Ousted Sri Lankan president arrives in Thailand

Former Sri Lankan president Gotabaya Rajapaksa prepares to enter a car after arriving at Don Mueang airport on Thursday evening. (Reuters Photo)

Former Sri Lankan president Gotabaya Rajapaksa, who fled his country a month ago, arrived in Bangkok on Thursday evening for what the Thai government says will be a temporary stay.

Mr Rajapaksa arrived at Don Mueang Airport around 8pm via a chartered plane from Seletar Airport in Singapore.

He arrived in Bangkok on the same day that his visa in Singapore expired.

Mr Rajapaksa had fled Sri Lanka for Singapore on July 14 amid protracted public unrest over the country’s worst economic crisis in decades. He resigned from office shortly after he arrived in the city-state.

Mr Rajapaksa is expected to stay temporarily in Thailand and had no intention of seeking political asylum.

“This is a humanitarian issue and there is an agreement that it’s a temporary stay,” Prime Minister Prayut Chan-o-cha told reporters on Wednesday.

Gen Prayut also said Mr Rajapaksa could not participate in any political activities while in Thailand.

Foreign Minister Don Pramudwinai said the current Sri Lankan government supported Mr Rajapaksa’s trip to Thailand, adding that the former president’s diplomatic passport would allow him to stay for up to 90 days.

The source said Rajapaksa planned a short stay in Thailand and would return to Singapore.

The Rajapaksa confidant told AFP that the former leader was keen to go home as protests against his administration had fizzled out, but his successor Ranil Wickremesinghe had advised him against an early return.

Mr Rajapaksa has made no public appearances or comment since leaving Sri Lanka.

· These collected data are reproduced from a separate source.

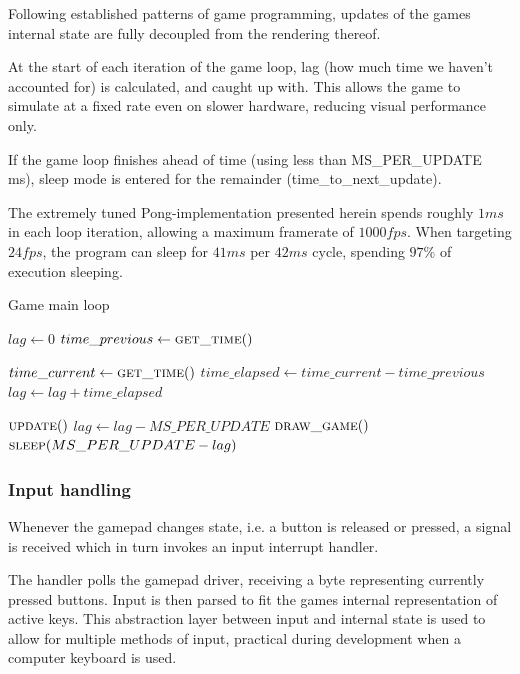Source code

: Following established patterns of game programming, updates of the games
internal state are fully decoupled from the rendering thereof.

At the start of each iteration of the game loop, lag (how much time we haven't
accounted for) is calculated, and caught up with.
This allows the game to simulate at a fixed rate even on slower hardware,
reducing visual performance only.

If the game loop finishes ahead of time (using less than MS\_PER\_UPDATE ms),
sleep mode is entered for the remainder (time\_to\_next\_update).

The extremely tuned Pong-implementation presented herein spends roughly $ 1 ms
$ in each loop iteration, allowing a maximum framerate of $ 1000 fps $.  When
targeting $ 24 fps $, the program can sleep for $ 41 ms $ per $ 42 ms $ cycle,
spending $ 97 \% $ of execution sleeping.

\begin{algorithm}
  \caption{Game main loop}
  \begin{algorithmic}
    \State $lag \gets 0$
    \State $time\_previous \gets \Call{get\_time}{\null}$

    \Loop
      \State $time\_current \gets \Call{get\_time}{\null}$
      \State $time\_elapsed \gets time\_current - time\_previous$
      \State $lag \gets lag + time\_elapsed$

        \State $\Call{update}{\null}$
        \State $lag \gets lag - MS\_PER\_UPDATE$
      \EndWhile
      \State $\Call{draw\_game}{\null}$
      \State $\Call{sleep}{MS\_PER\_UPDATE - lag}$
    \EndLoop
  \end{algorithmic}
\end{algorithm}

\subsubsection{Input handling}
Whenever the gamepad changes state, i.e. a button is released or pressed,
a signal is received which in turn invokes an input interrupt handler.

The handler polls the gamepad driver, receiving a byte representing currently
pressed buttons. Input is then parsed to fit the games internal representation
of active keys. This abstraction layer between input and internal state is used
to allow for multiple methods of input, practical during development when a
computer keyboard is used.

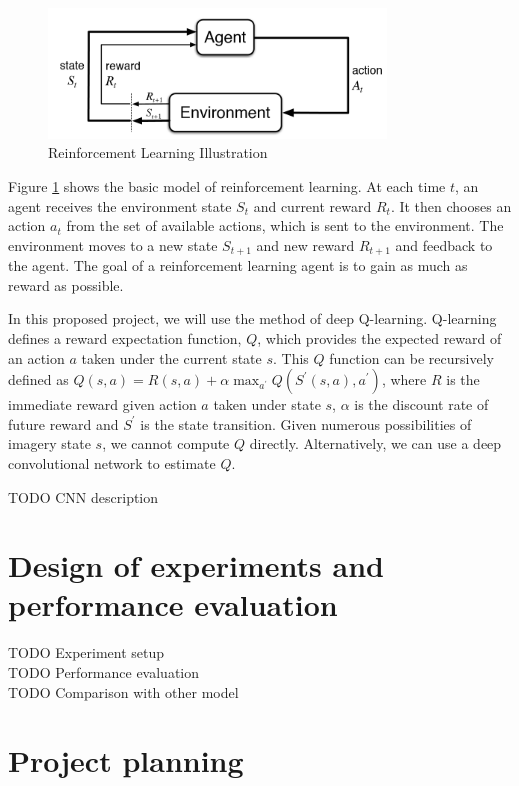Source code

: \documentclass[a4paper]{article}
\begin{document}
\begin{figure}
    \centering
    \includegraphics[width=0.8\textwidth]{./figures/rl.png}
    \caption{ Reinforcement Learning Illustration}
    \label{fig:RL}
\end{figure}


Figure \ref{fig:RL} shows the basic model of reinforcement learning. At each time $t$, an agent
receives the environment state $S_t$ and current reward $R_t$. It then chooses an action $a_t$
from the set of available actions, which is sent to the environment. The environment moves
to a new state $S_{t+1}$ and new reward $R_{t+1}$ and feedback to the agent. The goal of a
reinforcement learning agent is to gain as much as reward as possible.


In this proposed project, we will use the method of deep Q-learning. Q-learning defines a reward
expectation function, $Q$, which provides the expected reward of an action $a$ taken under the
current state $s$. This $Q$ function can be recursively defined as $Q(s,a) = R(s,a) + \alpha
\max_{a^{'}} Q(S^{'}(s,a),a^{'})$, where $R$ is the immediate reward given action $a$ taken under
state $s$, $\alpha$ is the discount rate of future reward and $S^{'}$ is the state transition.
Given numerous possibilities of imagery state $s$, we cannot compute $Q$ directly. Alternatively,
we can use a deep convolutional network to estimate $Q$.

TODO CNN description\\

\section{Design of experiments and performance evaluation}

TODO Experiment setup\\
TODO Performance evaluation\\
TODO Comparison with other model\\

\section {Project planning}
\end{document}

An international human rights group last month formally asked Singapore to indict Mr Rajapaksa for crimes against humanity during his country’s decades-long civil war that ended in 2009

The South Africa-based International Truth and Justice Project said it had urged Singapore to exercise universal jurisdiction to arrest the former president for grave breaches of international humanitarian law.

Mr Rajapaksa led Sri Lanka’s defence ministry while his brother Mahinda was president when the country’s brutal Tamil separatist conflict came to a bloody end.

The Attorney-General’s Chambers in Singapore confirmed it had received a complaint from the rights group without giving details.